What happened next was that the 800-myriad kami assembled in a divine assembly, and Miyabi, the Dread Female of Heaven, became divinely possessed, exposed her breasts, and pulled her shirt down to her genitals. The laughter of the gods shook the heavens. Puzzled by the uproar, Amaterasu approached the mouth of her cave. A divine mirror was held up to reveal the scene, tempted her further until at last she was seized and hauled out of the cave. The eclipse was over! Susano’o, for his part, was fined and expelled with a divine expulsion. Japan and the sun, the myths tell us, are siblings — elder and younger respectively, both children of the progenitor gods Izanagi and Izanami. Amaterasu, in turn, became the ancestress of Japan’s Imperial house. Thus, this could be considered as another reason why Japan was called the land of the rising sun as the disappearance and reappearance of the Sun was a turning point in the history of the country.

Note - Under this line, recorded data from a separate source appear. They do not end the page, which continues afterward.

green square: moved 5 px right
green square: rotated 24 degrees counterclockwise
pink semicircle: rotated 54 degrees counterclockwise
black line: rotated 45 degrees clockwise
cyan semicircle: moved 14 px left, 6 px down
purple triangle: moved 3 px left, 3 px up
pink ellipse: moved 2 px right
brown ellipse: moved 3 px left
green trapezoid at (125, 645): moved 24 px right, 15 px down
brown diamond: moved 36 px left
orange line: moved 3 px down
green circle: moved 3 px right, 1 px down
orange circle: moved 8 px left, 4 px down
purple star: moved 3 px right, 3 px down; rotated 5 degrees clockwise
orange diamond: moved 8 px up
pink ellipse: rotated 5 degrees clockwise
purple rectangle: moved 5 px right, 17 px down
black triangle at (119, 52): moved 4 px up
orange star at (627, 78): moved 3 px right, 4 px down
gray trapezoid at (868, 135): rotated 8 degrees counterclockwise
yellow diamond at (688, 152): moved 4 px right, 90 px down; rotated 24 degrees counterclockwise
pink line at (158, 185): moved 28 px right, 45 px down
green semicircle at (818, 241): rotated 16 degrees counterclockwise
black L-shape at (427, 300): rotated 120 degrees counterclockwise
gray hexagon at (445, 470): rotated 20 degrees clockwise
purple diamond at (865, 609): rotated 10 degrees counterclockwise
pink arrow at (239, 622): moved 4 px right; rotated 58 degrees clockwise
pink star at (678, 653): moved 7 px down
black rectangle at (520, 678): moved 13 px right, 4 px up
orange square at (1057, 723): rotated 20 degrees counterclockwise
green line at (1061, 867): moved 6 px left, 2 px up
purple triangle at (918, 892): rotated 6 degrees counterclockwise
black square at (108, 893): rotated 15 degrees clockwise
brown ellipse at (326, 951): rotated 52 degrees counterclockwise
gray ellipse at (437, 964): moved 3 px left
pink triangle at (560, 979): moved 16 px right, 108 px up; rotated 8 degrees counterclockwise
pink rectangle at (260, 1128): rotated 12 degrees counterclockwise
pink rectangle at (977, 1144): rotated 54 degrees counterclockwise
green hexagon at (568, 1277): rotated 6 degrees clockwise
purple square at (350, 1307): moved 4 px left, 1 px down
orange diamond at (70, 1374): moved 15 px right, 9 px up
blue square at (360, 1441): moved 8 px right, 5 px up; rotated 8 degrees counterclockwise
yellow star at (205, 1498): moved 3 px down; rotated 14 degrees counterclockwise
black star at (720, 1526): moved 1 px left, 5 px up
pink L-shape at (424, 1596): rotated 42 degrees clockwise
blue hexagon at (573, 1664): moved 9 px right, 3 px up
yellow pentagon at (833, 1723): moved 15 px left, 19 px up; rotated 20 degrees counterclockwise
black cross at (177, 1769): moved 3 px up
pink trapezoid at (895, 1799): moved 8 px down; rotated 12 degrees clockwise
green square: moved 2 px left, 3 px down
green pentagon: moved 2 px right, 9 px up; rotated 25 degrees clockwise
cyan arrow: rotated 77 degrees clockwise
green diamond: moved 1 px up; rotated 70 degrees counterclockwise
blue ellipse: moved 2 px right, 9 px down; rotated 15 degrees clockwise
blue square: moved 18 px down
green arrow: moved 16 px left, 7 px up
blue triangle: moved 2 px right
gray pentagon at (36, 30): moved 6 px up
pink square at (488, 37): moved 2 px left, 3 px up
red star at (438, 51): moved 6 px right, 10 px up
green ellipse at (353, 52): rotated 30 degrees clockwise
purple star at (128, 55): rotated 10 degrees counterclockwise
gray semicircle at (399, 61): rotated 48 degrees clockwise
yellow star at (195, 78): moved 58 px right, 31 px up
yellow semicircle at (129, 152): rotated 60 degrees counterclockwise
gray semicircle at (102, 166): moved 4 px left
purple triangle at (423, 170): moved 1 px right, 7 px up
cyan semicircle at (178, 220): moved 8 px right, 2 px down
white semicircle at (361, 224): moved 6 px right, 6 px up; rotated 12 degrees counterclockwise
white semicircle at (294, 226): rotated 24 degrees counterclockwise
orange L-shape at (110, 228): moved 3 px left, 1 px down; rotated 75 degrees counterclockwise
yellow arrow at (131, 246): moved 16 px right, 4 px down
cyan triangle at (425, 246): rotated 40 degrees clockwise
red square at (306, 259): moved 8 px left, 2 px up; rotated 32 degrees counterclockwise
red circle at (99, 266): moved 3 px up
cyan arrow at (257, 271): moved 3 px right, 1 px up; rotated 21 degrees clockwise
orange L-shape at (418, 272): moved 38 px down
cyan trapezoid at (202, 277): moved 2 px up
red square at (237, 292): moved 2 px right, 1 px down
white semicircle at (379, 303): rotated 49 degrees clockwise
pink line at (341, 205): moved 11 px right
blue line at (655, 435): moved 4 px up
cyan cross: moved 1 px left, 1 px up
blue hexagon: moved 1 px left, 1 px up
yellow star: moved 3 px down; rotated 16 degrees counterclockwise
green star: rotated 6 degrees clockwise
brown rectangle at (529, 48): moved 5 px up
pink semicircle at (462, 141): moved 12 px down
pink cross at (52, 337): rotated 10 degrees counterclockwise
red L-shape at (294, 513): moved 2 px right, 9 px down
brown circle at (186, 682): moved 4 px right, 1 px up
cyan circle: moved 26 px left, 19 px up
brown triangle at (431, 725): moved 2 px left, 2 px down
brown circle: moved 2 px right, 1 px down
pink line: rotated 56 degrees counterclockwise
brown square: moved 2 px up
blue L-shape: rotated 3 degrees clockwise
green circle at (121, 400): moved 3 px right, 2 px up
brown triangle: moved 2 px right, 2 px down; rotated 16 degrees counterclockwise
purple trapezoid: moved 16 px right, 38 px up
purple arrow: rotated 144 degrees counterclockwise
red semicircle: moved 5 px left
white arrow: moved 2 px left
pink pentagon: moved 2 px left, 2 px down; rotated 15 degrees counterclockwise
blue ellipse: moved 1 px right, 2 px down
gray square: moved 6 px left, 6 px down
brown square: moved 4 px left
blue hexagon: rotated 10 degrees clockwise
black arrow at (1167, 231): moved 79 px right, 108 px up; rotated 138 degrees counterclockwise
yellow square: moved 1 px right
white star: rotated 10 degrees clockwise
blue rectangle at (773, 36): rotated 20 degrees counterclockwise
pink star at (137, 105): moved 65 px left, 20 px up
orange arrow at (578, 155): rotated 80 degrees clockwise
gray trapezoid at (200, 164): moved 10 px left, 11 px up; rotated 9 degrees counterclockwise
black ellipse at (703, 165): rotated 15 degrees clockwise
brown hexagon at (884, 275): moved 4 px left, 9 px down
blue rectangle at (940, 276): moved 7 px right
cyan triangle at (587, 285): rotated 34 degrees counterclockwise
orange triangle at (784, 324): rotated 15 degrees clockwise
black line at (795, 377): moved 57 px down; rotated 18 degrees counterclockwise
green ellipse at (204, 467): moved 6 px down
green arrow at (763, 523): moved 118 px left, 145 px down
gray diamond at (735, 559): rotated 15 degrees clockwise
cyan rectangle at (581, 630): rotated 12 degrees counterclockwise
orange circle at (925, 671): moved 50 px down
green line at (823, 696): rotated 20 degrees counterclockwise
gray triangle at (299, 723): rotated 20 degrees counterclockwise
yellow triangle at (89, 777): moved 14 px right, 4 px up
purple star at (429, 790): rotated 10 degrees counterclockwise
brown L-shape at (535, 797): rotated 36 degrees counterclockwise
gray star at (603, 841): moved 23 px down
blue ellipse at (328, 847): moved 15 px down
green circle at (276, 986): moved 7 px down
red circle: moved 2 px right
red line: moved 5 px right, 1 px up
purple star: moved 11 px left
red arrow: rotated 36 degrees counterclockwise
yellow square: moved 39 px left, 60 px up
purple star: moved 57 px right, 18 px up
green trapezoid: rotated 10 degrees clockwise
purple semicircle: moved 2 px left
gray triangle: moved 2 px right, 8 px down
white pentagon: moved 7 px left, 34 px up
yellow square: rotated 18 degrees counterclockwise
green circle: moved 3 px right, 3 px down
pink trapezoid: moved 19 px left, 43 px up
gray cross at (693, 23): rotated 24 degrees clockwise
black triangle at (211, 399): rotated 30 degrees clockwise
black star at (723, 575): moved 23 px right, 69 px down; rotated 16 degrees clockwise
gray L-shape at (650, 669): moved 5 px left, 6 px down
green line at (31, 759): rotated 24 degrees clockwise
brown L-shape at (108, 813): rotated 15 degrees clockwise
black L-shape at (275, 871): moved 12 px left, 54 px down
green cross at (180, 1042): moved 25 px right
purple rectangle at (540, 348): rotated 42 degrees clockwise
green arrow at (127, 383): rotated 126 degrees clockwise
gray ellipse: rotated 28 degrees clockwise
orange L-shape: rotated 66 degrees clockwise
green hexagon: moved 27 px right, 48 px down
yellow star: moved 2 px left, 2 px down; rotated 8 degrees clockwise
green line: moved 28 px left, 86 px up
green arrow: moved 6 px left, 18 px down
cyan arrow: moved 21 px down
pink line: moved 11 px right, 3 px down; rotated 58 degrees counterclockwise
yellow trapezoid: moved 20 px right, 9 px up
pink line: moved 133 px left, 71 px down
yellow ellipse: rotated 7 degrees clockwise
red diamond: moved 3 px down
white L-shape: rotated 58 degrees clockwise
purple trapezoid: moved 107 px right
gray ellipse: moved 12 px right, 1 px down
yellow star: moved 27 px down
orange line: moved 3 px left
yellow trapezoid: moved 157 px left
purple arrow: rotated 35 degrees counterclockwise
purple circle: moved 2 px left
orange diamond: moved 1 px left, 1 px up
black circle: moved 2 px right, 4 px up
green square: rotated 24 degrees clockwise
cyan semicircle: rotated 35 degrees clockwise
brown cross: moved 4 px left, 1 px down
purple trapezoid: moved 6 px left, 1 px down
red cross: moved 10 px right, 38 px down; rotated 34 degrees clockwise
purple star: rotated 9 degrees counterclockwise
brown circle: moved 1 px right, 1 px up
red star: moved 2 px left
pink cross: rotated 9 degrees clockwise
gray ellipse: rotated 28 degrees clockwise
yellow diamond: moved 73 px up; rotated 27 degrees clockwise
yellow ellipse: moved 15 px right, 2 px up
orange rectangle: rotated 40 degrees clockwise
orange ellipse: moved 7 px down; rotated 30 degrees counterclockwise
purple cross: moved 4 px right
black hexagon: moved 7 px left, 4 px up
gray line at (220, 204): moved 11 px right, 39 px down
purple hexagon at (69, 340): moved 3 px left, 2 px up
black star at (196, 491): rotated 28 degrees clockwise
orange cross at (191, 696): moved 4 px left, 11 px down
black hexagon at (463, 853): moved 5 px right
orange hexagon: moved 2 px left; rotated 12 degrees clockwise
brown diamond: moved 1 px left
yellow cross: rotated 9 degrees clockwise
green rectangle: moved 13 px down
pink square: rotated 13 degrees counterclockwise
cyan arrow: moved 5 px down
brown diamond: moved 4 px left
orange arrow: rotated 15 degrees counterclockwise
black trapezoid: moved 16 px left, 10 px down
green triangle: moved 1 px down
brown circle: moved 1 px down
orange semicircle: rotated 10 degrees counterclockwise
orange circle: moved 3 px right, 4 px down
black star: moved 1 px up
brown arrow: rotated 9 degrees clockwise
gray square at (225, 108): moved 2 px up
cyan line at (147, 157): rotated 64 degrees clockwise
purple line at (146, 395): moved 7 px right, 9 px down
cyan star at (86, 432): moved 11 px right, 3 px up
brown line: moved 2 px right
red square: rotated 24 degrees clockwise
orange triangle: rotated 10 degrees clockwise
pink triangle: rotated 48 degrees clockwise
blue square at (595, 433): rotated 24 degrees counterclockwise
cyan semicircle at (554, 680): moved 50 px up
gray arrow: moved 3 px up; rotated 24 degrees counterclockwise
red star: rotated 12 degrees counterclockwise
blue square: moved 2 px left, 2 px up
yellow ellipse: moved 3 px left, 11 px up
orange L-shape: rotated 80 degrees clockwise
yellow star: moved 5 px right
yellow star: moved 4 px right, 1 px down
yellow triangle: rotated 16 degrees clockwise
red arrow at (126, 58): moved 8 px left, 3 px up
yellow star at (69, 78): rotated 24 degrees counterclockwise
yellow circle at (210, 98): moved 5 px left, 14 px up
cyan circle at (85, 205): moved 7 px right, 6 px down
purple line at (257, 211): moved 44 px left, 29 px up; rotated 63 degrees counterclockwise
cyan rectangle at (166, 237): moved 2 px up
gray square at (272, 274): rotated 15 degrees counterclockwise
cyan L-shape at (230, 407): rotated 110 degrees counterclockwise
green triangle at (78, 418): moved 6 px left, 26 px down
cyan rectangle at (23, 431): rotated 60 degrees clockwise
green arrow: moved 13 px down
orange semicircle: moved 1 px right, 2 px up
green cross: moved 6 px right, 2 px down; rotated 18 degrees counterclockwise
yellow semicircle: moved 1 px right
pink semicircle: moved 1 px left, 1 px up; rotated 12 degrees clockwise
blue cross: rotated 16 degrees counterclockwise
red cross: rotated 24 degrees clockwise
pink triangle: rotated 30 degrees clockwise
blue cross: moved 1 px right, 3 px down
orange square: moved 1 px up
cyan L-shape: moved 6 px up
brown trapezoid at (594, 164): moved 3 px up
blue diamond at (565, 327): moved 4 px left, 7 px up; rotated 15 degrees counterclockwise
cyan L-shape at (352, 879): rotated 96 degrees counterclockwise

Another interesting fact is that when Cartographers plotted maps they flattened the continents and land masses so that Japan was to the extreme east where the sun rises. The International Date Line or the ‘Prime Meridian,’ passes through Greenwich, England, and the other extremity is 180 degrees, that passes through (almost) the Fiji Islands. Japan is the largest cognizable land mass from where the day would begin and therefore it is called the land of the rising sun.